I was recommended vetbed by Plebob........ all I can say is a huge huge thank you!

My boys Dylan and Boris love it.......... they are snug and warm and oh is it less mess than saw dust and hay.............

Dylan who is blind would stand in his own wet patch and I worried about his little feet.. not any more he is dry all the time now.

Now I am after more tips please................ I have a hay stack attached to the wire on the front of the hutch and they boys pull it all out.... it is a swine to get off the vet bed before it goes in the washing machine... so any tips?????? please????


----------



## swatton42 (Oct 29, 2011)

Hand-held vacuum? Never tried it on vet-bed but we use 1 for the guinea pig poop and bits of stuff if they've been free-ranging.


----------



## HelloKittyHannah (Nov 18, 2010)

When I was using fleece and vetbed for mine I had a litter tray under the hay so any mess was caught in the tray underneath  Also before you wash the vetbed, leave it to dry as it's much easier to shake off any debris.


----------



## Plebob (Apr 11, 2011)

ewelsh said:


> I was recommended vetbed by Plebob........ all I can say is a huge huge thank you!
> 
> My boys Dylan and Boris love it.......... they are snug and warm and oh is it less mess than saw dust and hay.............
> 
> ...


OMG - I've actually been of use to someone! 
i have a cat litter tray at the end of the cage with hay in which keeps the hay off the vetbed.


----------



## Colette (Jan 2, 2010)

I did pretty much the same thing when I had my piggies on fleece...

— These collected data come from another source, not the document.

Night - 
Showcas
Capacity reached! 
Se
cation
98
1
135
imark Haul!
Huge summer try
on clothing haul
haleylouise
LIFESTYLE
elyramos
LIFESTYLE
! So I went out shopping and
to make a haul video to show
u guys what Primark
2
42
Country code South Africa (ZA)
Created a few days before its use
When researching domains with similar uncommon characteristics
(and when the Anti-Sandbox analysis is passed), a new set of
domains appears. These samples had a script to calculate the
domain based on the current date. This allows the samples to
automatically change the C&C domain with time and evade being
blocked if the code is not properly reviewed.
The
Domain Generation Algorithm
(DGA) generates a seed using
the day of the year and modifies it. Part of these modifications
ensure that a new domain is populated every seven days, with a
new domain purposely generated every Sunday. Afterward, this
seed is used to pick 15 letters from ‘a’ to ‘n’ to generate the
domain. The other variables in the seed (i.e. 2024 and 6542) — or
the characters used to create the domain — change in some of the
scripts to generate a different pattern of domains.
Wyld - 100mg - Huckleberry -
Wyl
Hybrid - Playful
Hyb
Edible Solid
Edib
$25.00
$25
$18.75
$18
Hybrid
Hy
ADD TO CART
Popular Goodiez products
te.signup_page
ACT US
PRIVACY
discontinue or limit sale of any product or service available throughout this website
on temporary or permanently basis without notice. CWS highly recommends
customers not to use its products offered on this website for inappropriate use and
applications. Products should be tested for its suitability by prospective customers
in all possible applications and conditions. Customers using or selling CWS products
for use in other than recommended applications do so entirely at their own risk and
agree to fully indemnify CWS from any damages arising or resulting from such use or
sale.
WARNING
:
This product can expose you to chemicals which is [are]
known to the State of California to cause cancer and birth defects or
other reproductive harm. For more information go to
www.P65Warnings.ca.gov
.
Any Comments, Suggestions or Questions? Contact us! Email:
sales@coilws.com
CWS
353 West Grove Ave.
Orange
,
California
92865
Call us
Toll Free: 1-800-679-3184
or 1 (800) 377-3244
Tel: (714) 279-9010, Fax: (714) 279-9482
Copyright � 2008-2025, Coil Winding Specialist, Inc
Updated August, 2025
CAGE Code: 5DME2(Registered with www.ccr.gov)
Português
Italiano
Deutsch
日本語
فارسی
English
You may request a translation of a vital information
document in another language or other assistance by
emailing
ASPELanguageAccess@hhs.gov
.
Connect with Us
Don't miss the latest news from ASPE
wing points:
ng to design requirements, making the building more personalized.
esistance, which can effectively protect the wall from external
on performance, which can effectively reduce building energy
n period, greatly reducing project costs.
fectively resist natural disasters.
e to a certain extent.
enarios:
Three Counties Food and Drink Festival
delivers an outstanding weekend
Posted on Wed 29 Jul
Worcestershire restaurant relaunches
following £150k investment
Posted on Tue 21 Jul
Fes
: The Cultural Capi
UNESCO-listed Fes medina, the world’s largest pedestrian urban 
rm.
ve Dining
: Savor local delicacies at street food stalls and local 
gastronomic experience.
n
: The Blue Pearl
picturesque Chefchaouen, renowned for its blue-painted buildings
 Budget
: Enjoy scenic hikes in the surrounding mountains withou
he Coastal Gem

I used my spare correx to make a litter box (entrance hole in the front and lid on top) and just put a newspaper on the floor, and the hay rack hanging up in there. Changed the newspaper every day when I did the hay.


----------



## ewelsh (Jan 26, 2011)

Fab tips thank you all, litter tray tried and tested over last 2 days...... much less hay over vetbed.. 
Just ordered 3 more meters of Vetbed so now I have one when other one is in the wash or drying.............. it's saving me so much time and expense! best tip ever, thanks again plebob


----------



## emzybabe (Jun 30, 2009)

I get the hoover out on the rabbits fleeces before there washed otherwise it gets all over my clothes in the next wash I do


----------



## Nancy23 (Feb 7, 2012)

Do you think vet bed would be ok for chinchillas?


----------



## Guest (Feb 9, 2012)

Nancy23 said:


> Do you think vet bed would be ok for chinchillas?


They would just chew it and it could cause a blockage, so personally I would say no.


----------